Should I Accept Outside Funding?

mallocmalloc Posts: 7subscriber
edited December 2007 in Startup Funding

All,



 



When I wrote my business plan I planned on bootstrapping. I was not considering looking for investors and I did not want to use debt instruments to fund the startup phase of my business. I wrote my system, built my site, paid for professional web-design and branding, and filed for a patent. This has taken two years and a little over $15k – paid for out of my own pocket. My original plan was to do all initial marketing (mainly cold calls and site visits) myself and grow very gradually.



 



I have an acquaintance that I respect and who is a very good salesman.  I had even considered approaching him sometime in the future once I had a sales force large enough to warrant a full time sales manager. I asked him for some advice a few months ago and we started talking. He stated an unsolicited interest in investing a substantial sum for part ownership. I initially declined his offer since this was not in my business plan. Several conversations later he is now my first sales person and will start in January working as a part-time employee for commissions only.



 



I didn’t expect such help so soon and now I am wondering if I was too cautious in my planning. If you were in my situation would you trade a minority share of you business in order to afford more marketing and gain the possibility of faster growth? For the sake of this argument the individual is someone I have known for several years and is someone I have found trustworthy.

 

Thank you,

 

David

Comments

  • stonesledgestonesledge Posts: 8subscriber
    David,
     
    This is something that you need to think long and hard about. You built what you have, through your own efforts and planned on staying a one person owner. You state that you had an original plan of action. You made this plan for a reason. Ask yourself if that was because you felt you wanted to or you had too. Now an opportunity has come to you and you should think about how that may benefit you and the business you are creating. From your words, this gentleman seems like an asset. What would bring him to the table offer? Would this advance your business, help your plan where without him it would not? You should never ignore an opportunity, talk to him, discuss what his expectations would be, what part would he play, what he will offer as a partner and fundingwise. Talk to him about your plan and ask him where he comes in and what your expectations would be of him. If you make a decision to move forward with him, then explain fully (disclose) everything about the business, so he can have the opportunity to make a wise decision himslef. If you offer him an equity share, then make sure if he ever decides to sell that you have the first right of refusal.
    I would work with him on the sales commission basis and see where his intentions are. After 6 months or 3 months, if he is passionate about YOUR business and is producing great results, managing well and working well with you..then make your decision.
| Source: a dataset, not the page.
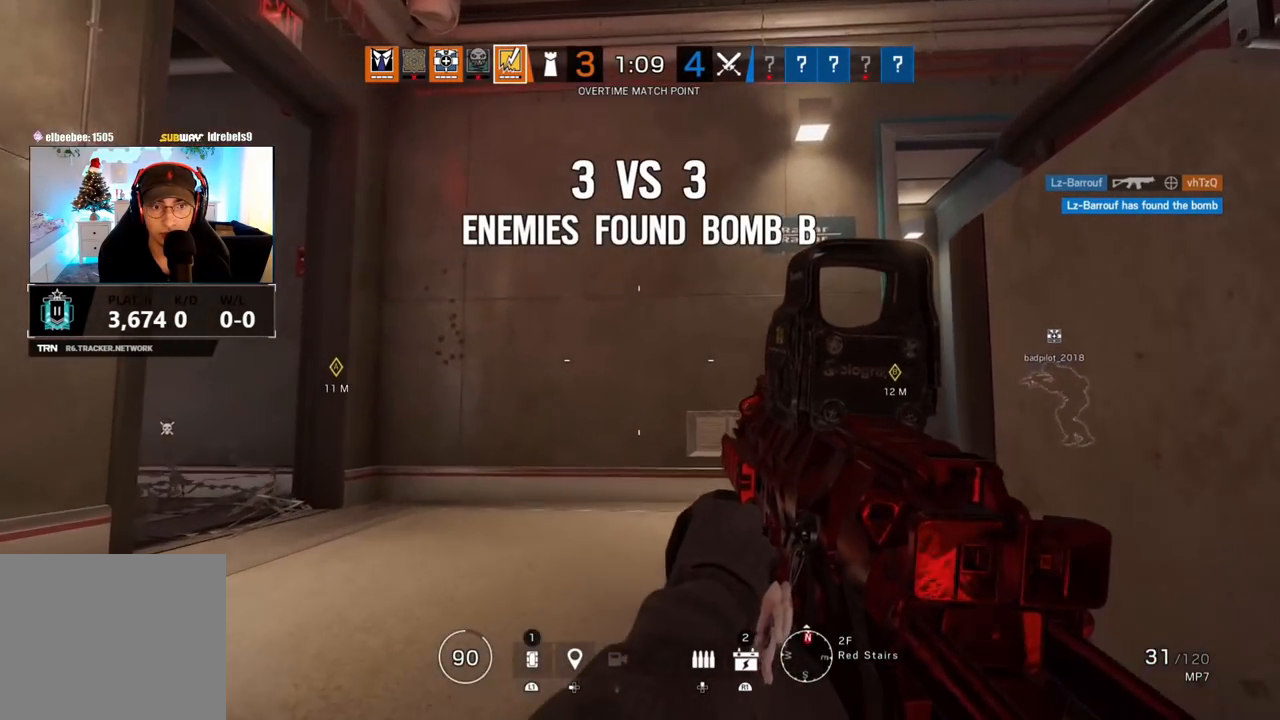
{"buttons": [], "left_stick": "up-right", "right_stick": "center", "events": [[17, "right_stick", "down-left"], [150, "right_stick", "center"]]}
Make sure that you hold all rights to who is employed by the company etc and that if things are not working out in the posistion he is holding, things can be done.
    Erin
  • robertjrobertj Tampa Bay, FloridaPosts: 0subscriber Member
    David,
    There are several things to consider including:

    Will this infusion of capital - advance the company toward your goals or will it mean a "new" direction?
    Are you "ready" to have a working partner in this business? (whether equal or not)
    Do you both share the same long-term vision for this business?
  • entreplanetentreplanet Posts: 3subscriber
    How much of your company are you willing to give up in order for funding?
  • RoblueRoblue Posts: 0subscriber
    I`ve read all your responses.  However, personally, I feel stonehedge got my point across clearly.  The answer you seek must come from you after some very thorough and careful consideration.
    This is not to say the other responses where irrelevant, for they to identified aspects you should make a point to consider and not overlook.
    I wish you the best.
  • mallocmalloc Posts: 7subscriber
    All,
     
    Thank you. I appreciate your responses. You have givien me a lot to think about.
     
    Regards,
     
    David
  • robertjrobertj Tampa Bay, FloridaPosts: 0subscriber Member
    David,
     
    Glad we could help. If you need more input or have other questions as you move through your decision process - come on back. Or send me a PM.